【イギリスひとり旅】 Vol.5 カンタベリー大聖堂
大聖堂へ入る門の前でひと休みしていると、
道端で青いシャツの男性がギターを弾き始める。
後から2人来て、管楽器と初めて見る打楽器の音が加わる。
穏やかでレトロな感じのするフォークソング
街並みに合う音色とbpm
動画を撮らせてもらっていると、前を横切ろうとして立ち止まったおじさんと一瞬目が合う。

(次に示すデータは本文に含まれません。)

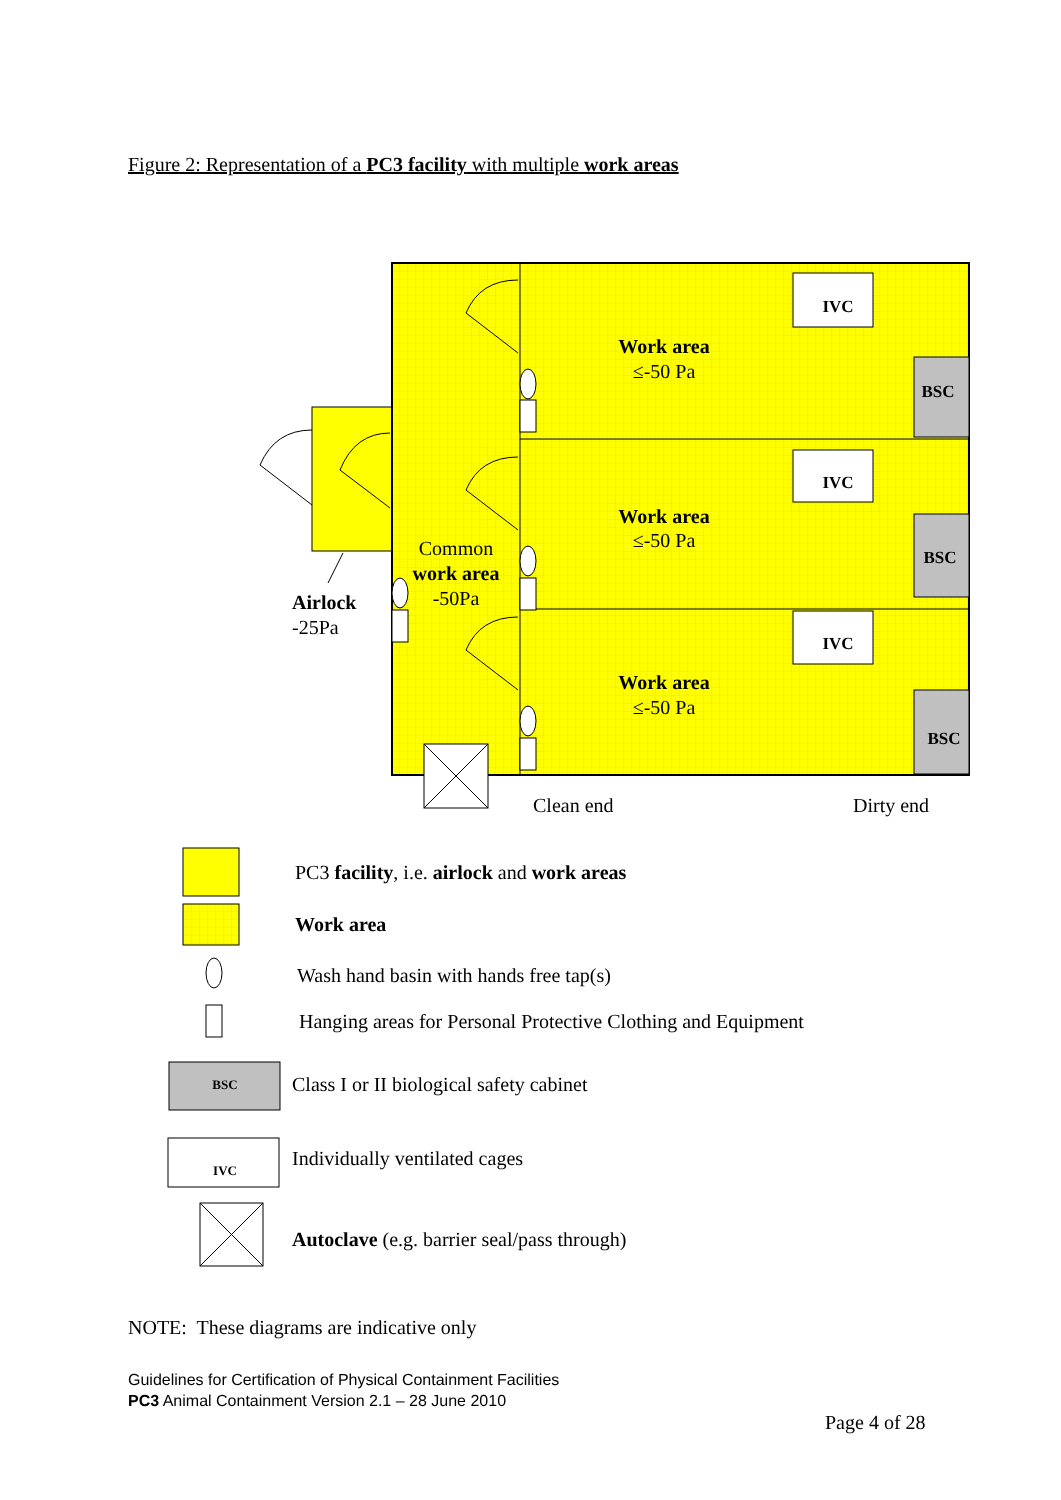Figure 2: Representation of a PC3 facility with multiple work areas
IVC
IVC
IVC
BSC
BSC
BSC
Work area
≤-50 Pa
Work area
≤-50 Pa
Work area
≤-50 Pa
Common
work area
-50Pa
Airlock
-25Pa
Clean end
Dirty end
PC3 facility, i.e. airlock and work areas
Work area
Wash hand basin with hands free tap(s)
Hanging areas for Personal Protective Clothing and Equipment
Class I or II biological safety cabinet
Individually ventilated cages
Autoclave (e.g. barrier seal/pass through)
BSC
IVC
NOTE: These diagrams are indicative only
Guidelines for Certification of Physical Containment Facilities
PC3 Animal Containment Version 2.1 – 28 June 2010
Page 4 of 28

君も音楽が好きなんだねと言いたげな優しい笑みを送ってくれる。
カンタベリー大聖堂
ここでは1400年以上も毎日、
祈りが続けられている
中に入って、まずその高さに圧倒される。
美しいアーチ状の石造りの建物に、赤緑青黄のステンドグラスの光、物語を建物にしたような彫刻や壁の装飾。長崎の教会で見た赤い絨毯に落ちるステンドグラスの鮮やかな光を思い出す。木漏れ日のよう。
中庭を囲む通路のアーチも差し込む光が合わさってどこを切り取っても綺麗
外に出て青空を見上げると絹みたいな雲が流れていた。
霧のような時雨が日に照らされて肌に注ぐ。
観光客の連れた白黒の大型犬2匹と何度かすれ違う。
大聖堂の地下は薄暗く、教室のような小さな部屋がいくつもある。中心には椅子がたくさん並べられた円形の空間があって、その奥の暗闇に聖母像をみとめる。人は疎で、目を瞑っている人やじっと奥を見ている人がいて、
宗教にはほとんど無知なのだが、
自分も椅子に座らせてもらう。
蝋燭が揺れるのをゆっくりと見つめる
神様ってどんなのだろうと、考えていた
まったく嘘をつく必要のない存在なんだろう
明け透けに、もっとも正直にすべてを見通しているような
自分の中の自分に耳を澄ませてみる
大聖堂の外にあるベンチで横に座っていた日本人の留学生と話したり、ノートに絵を描いてみたり
夕方の5時になって、カンタベリー大聖堂の”even song”に参加するため再び中へ入る。
ミサの衣服をまとった女性が穏やかな笑顔で迎えてくれる。
そのときに聴いた”Good evening”が今でも忘れられない。夜の静けさに沁み入るように優しく美しい響きをしていた。
その日の目次が書かれた紙を受け取って、奥の広い部屋へ。聖歌隊のすぐ横、一列目の席に座る。
聖歌隊のうねるように上がってゆくハーモニー
ひとりが同じトーンで歌ったあと(お経に近いような)、5声に分かれた20人くらいの聖歌隊の歌声が一斉に綺麗に重なって展開していく。
アーチ状の高い天井まで空間全体が響いて揺れるその瞬間に鳥肌が立つ。夢がひとつ叶った瞬間だった。
ちょっと大きめの赤いバイブルを、今日はこのページだよって貸してくれた後ろの席の陽気なおじさん。帰り際にちょっと話して、またおいでと言ってくれた。
その日は大聖堂の近くのtamagoという日本料理屋さんで豚骨ラーメンを食べた。オーナーの女性は確か7年前にこっちに移ってお店をしてると言っていた。近くの席で、たこ焼きを絶賛する声が上がる。